1. H2O – Drink more of it: Water is so important on so many levels. Drink it first thing in the morning with half a squeezed lemon either warm or room temperature. This signature drink will help flush out some toxins and help your metabolism going. Continue to drink water throughout the day because it helps get the nutrients into your system. Water is simple and very cleansing. Aim for ½ your bodyweight in ounces daily. It sounds like a lot more than it actually is!

2. Chew, chew, chew: I know this sounds simple, but very few people actually chew their food. The longer you chew your food, the less work your digestive system has to do. Chewing food slowly engages the saliva in your mouth to make a mouthful almost like a liquid. This will allow the nutrients to go straight into the bloodstream faster, giving your metabolism a jump! Some recommend chewing 100 times per bite, but I want to be reasonable, so start off small by making sure you chew at least 20 times per bite and work your way up to 50. *Bonus: The longer your chew, the faster you will feel full. Therefore, less eating.

3. Think green: Add color to your life by incorporating more leafy green vegetables to your plate for every meal. Leafy greens are filled with nutrients, are low in calories and packed with fiber so you feel full longer. You can eat them sautéed, steamed, raw, juiced and more. They are usually easy to make because most “green” dishes only require you to wash thoroughly, chop and use. Get creative. Add them to your soups/stews, put them in your omelets, make a tall green juice/smoothie or have them as a big salad.

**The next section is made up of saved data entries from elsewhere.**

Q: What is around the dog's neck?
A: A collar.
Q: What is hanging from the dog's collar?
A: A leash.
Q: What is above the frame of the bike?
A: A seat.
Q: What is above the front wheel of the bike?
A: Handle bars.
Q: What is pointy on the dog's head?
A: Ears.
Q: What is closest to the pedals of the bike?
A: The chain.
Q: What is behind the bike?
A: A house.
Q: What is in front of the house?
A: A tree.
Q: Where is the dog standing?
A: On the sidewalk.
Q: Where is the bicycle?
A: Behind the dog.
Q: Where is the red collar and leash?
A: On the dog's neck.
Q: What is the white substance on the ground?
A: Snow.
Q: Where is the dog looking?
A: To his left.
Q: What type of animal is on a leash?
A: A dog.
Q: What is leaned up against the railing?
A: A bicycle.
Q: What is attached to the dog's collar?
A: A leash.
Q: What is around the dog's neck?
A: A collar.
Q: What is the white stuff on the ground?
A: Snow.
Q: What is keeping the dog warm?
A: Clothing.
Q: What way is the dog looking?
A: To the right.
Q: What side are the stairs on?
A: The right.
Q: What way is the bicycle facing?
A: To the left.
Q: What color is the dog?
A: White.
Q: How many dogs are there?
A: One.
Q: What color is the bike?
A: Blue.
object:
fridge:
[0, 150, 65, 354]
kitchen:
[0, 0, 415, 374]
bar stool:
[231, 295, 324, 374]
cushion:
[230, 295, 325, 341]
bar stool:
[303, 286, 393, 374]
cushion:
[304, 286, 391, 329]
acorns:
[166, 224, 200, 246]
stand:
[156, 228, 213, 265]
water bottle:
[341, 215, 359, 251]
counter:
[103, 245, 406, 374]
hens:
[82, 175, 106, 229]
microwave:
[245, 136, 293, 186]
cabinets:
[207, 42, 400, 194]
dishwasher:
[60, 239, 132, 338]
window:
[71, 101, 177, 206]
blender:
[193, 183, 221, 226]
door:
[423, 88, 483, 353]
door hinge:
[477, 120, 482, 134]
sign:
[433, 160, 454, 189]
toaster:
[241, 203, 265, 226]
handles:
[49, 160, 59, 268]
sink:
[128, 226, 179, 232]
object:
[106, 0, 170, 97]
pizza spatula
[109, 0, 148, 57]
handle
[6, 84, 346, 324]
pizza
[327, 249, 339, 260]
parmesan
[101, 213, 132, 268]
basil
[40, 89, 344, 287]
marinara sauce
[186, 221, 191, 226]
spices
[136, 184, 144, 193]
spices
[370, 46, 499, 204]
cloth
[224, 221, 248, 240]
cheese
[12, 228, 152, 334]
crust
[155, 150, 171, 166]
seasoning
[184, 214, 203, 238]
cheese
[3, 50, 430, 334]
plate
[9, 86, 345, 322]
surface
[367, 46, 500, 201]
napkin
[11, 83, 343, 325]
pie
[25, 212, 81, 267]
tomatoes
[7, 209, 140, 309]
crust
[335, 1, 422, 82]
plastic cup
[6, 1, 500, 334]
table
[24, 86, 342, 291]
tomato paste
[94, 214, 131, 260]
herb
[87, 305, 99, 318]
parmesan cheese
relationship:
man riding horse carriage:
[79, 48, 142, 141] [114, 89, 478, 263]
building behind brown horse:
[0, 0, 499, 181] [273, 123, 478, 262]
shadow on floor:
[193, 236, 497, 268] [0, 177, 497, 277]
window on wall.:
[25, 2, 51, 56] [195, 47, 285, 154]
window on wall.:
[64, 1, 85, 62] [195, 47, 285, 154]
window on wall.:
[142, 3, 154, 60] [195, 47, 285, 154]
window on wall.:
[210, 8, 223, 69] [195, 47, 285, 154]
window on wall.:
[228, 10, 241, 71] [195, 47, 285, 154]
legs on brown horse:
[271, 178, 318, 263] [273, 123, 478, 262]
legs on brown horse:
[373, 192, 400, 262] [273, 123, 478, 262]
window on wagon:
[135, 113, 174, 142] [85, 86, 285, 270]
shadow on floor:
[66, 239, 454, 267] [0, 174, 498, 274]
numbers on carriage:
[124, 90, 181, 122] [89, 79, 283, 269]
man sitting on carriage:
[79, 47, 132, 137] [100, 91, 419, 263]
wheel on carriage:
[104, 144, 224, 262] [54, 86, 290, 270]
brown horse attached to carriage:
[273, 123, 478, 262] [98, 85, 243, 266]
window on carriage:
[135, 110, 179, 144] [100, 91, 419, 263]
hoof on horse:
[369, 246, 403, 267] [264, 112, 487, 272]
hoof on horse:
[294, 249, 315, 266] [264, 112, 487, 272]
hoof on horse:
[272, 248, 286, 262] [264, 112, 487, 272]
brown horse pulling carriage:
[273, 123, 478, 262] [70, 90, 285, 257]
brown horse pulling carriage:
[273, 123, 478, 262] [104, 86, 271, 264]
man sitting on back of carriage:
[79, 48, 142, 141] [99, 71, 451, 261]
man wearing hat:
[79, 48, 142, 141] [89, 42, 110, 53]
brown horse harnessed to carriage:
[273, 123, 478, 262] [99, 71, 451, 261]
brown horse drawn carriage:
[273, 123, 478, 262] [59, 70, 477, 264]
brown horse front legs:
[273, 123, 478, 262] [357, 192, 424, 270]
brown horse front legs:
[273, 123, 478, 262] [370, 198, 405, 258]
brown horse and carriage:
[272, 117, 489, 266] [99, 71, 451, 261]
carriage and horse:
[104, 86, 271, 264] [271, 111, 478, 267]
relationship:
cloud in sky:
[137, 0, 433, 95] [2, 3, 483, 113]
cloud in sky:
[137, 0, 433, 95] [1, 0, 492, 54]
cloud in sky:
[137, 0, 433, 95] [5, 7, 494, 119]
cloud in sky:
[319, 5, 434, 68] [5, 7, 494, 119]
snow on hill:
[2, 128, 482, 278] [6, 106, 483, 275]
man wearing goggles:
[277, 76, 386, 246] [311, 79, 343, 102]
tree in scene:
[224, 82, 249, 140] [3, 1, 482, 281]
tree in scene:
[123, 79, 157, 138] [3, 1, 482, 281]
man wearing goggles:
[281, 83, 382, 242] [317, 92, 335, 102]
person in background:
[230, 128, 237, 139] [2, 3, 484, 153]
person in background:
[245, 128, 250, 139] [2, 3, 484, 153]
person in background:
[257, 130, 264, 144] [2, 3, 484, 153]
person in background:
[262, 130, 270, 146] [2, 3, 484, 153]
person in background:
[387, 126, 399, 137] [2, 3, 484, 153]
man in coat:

If you’re looking for inspiration, click here for some of my recipes.

4. Eat more frequently: Add a couple more small meals to your day to keep your metabolism operating at its best. You do not want your body to think that it is starving and begin storing fat, which will inevitably slow down your metabolism. You want your metabolism to work, so what better way than to feed it!

5. Minimize animal fats, vegetable oils and sugar intake: This step is pretty self explanatory. Limit foods that contain animal fats, vegetable oils and sugar. These foods add to the fat in the muscle cell and if increased, hinder your mitochondria from working properly. When you do eat animal fats, make sure it is the best quality. Your body deserves foods that are not injected with hormones, antibiotics and fed with genetically modified organisms. Substitute vegetable oils for healthier alternatives and keep away from white, processed sugar, whether it is in pre-made foods or added to drinks.